And so Neil Young wanders into the wide-angled glare of the Pyramid Stage, blinded by the on-air camera lights, having succumbed to what he previously dubbed the “corporate turn-off” of the modern-day, red-buttonable Glastonbury experience. “How you doing at home in your bedrooms?” he grumps, his stand against the Beebification of the event faltered and his set duly broadcast. But, to be honest, he should be thankful for the additional audience. The Make Everything Pop Again brigade have long argued that Charli XCX should be in this 79-year-old legend’s slot, and you can only concede the point – Young’s Pyramid crowd is as sparse as any headliner’s this writer has seen since Youssou N’ Dour in 1992. As he takes the stage alone, with just a guitar and harmonica and clad in a back-lounge shirt, to strum modestly through 1977’s “Sugar Mountain”, the scene is very much giving mid-afternoon at the Acoustic Stage.
He’s met with no little reverence from the faithful though, and as his Chrome Hearts band join him for a refined churn through the heavyweight grunge country of “Be the Rain”, he undoubtedly still sounds like a bill-topping force. Adding loudhailer yelps through a megatron of a mike stand – numerous effects microphones lined up across a trident of vocal-skewing possibility – he belies any potential accusations of tired old fashion. And the CSNY-style harmonies of “When You Dance, I Can Really Love You” and crunching power rock of “Cinnamon Girl” prove him as capable of thundering through a mighty catalogue as any of Glastonbury’s regular rock greats.
What develops is kind of a gnarled, intense country rock equivalent of Bowie in 2000. Half an hour in, Young is unleashing “Hey Hey, My My (Into the Black)” in the style of a demonic REM, then following it by sitting alone on the drum riser for a vulnerable solo “The Needle and the Damage Done”. In turn, a loping, languid “Harvest Moon” strikes up, a bayou beauty of a song that will make those at Glasto now a-brat think themselves accursed they were not here. It’s perfect crowd-pleasing for Young’s select, blessed crowd.

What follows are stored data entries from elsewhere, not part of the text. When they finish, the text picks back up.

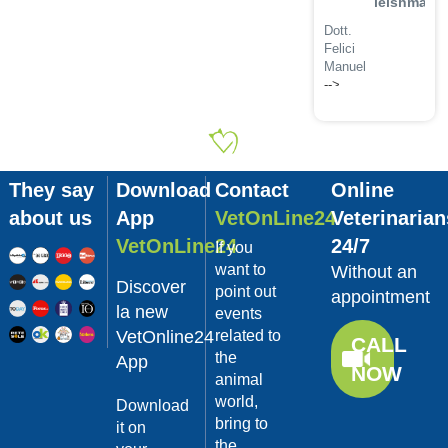
leishmanio
Dott.
Felici
Manuel
-->
Guarda
02/02/201
il video
La
sterilizzaz
They say
Download
Contact
Online
Dott.
about us
App
VetOnLine24
Veterinarian
Domenico
Tomei
VetOnLine24
24/7
If you
Guarda
want to
Without an
Discover
il video
point out
appointment
02/02/201
la new
events
VetOnline24
related to
Tumore
CALL
the
mammario
App
NOW
animal
Dott.
world,
Domenico
Download
Tomei
bring to
it on
the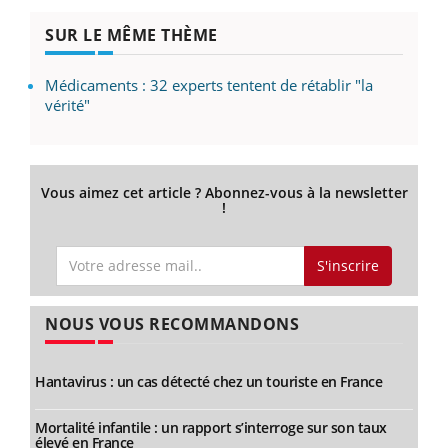
SUR LE MÊME THÈME
Médicaments : 32 experts tentent de rétablir "la
vérité"
Vous aimez cet article ? Abonnez-vous à la newsletter
!
S'inscrire
NOUS VOUS RECOMMANDONS
Hantavirus : un cas détecté chez un touriste en France
Mortalité infantile : un rapport s’interroge sur son taux
élevé en France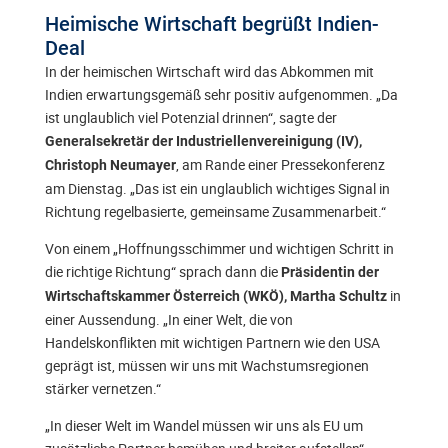
Heimische Wirtschaft begrüßt Indien-
Deal
In der heimischen Wirtschaft wird das Abkommen mit
Indien erwartungsgemäß sehr positiv aufgenommen. „Da
ist unglaublich viel Potenzial drinnen“, sagte der
Generalsekretär der Industriellenvereinigung (IV),
, am Rande einer Pressekonferenz
Christoph Neumayer
am Dienstag. „Das ist ein unglaublich wichtiges Signal in
Richtung regelbasierte, gemeinsame Zusammenarbeit.“
Von einem „Hoffnungsschimmer und wichtigen Schritt in
die richtige Richtung“ sprach dann die
Präsidentin der
in
Wirtschaftskammer Österreich (WKÖ), Martha Schultz
einer Aussendung. „In einer Welt, die von
Handelskonflikten mit wichtigen Partnern wie den USA
geprägt ist, müssen wir uns mit Wachstumsregionen
stärker vernetzen.“
„In dieser Welt im Wandel müssen wir uns als EU um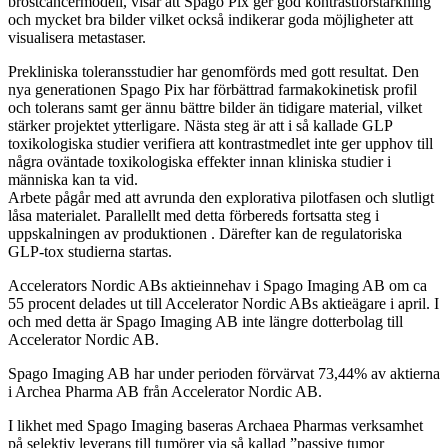
bröstcancermodell, visar att Spago Pix ger god kontrastförstärkning
och mycket bra bilder vilket också indikerar goda möjligheter att
visualisera metastaser.
Prekliniska toleransstudier har genomförds med gott resultat. Den
nya generationen Spago Pix har förbättrad farmakokinetisk profil
och tolerans samt ger ännu bättre bilder än tidigare material, vilket
stärker projektet ytterligare. Nästa steg är att i så kallade GLP
toxikologiska studier verifiera att kontrastmedlet inte ger upphov till
några oväntade toxikologiska effekter innan kliniska studier i
människa kan ta vid.
Arbete pågår med att avrunda den explorativa pilotfasen och slutligt
låsa materialet. Parallellt med detta förbereds fortsatta steg i
uppskalningen av produktionen . Därefter kan de regulatoriska
GLP-tox studierna startas.
Accelerators Nordic ABs aktieinnehav i Spago Imaging AB om ca
55 procent delades ut till Accelerator Nordic ABs aktieägare i april. I
och med detta är Spago Imaging AB inte längre dotterbolag till
Accelerator Nordic AB.
Spago Imaging AB har under perioden förvärvat 73,44% av aktierna
i Archea Pharma AB från Accelerator Nordic AB.
I likhet med Spago Imaging baseras Archaea Pharmas verksamhet
på selektiv leverans till tumörer via så kallad ”passive tumor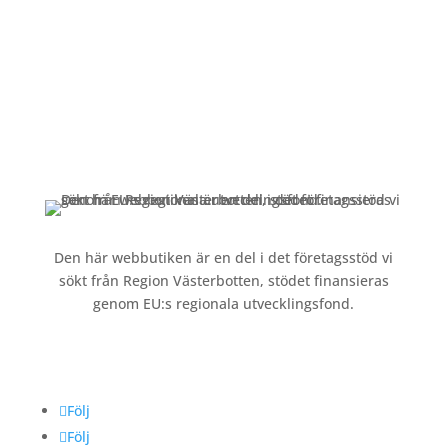
Kundservice
Om oss »
Kontakt »
Köpvillkor och integritetspolicy »
Den här webbutiken är en del i det företagsstöd vi
sökt från Region Västerbotten, stödet finansieras
genom EU:s regionala utvecklingsfond.
Följ oss
Följ
Följ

His idea of a special guest is Hank Williams’s guitar, held aloft at the end of the gorgeous, pastoral CSNY song “Looking Forward”. His pyrotechnics are strictly of the fretboard variety and generally aimed into a circle of bandmates. His headline-catching political soundbites often come buried in narrative and metaphor: witness the harassed protestor of “Sun Green”. But for a man who, on some recent albums, has been in a battle with himself to record the longest song possible, the first hour is remarkably tight, hit-laden and unflabby.
A loose, lumbering, grimy blues segment is more challenging, but Young pulls it back with a spacey and dynamic “Like a Hurricane”, his keyboardist playing a wire-suspended keyboard with black wings. And as he takes to a rustic organ for a frail but sublime “Name of Love”, powers through a cased-in-brimstone “Rockin’ in the Free World” and utilises his watching audience of millions to make a pointedly anti-war, anti-hate and (subliminally) anti-Trump protest statement with “Throw Your Hatred Down”, his original point is wholeheartedly proven.
Glastonbury shouldn’t become all about audience share, televisual spectacle and trend-chasing popularity. It always has, and should always be, about the planet’s best music performed with heart and intensity for anyone who wants to gather to hear it. And by and large, the BBC’s cameras got Neil Young’s best side.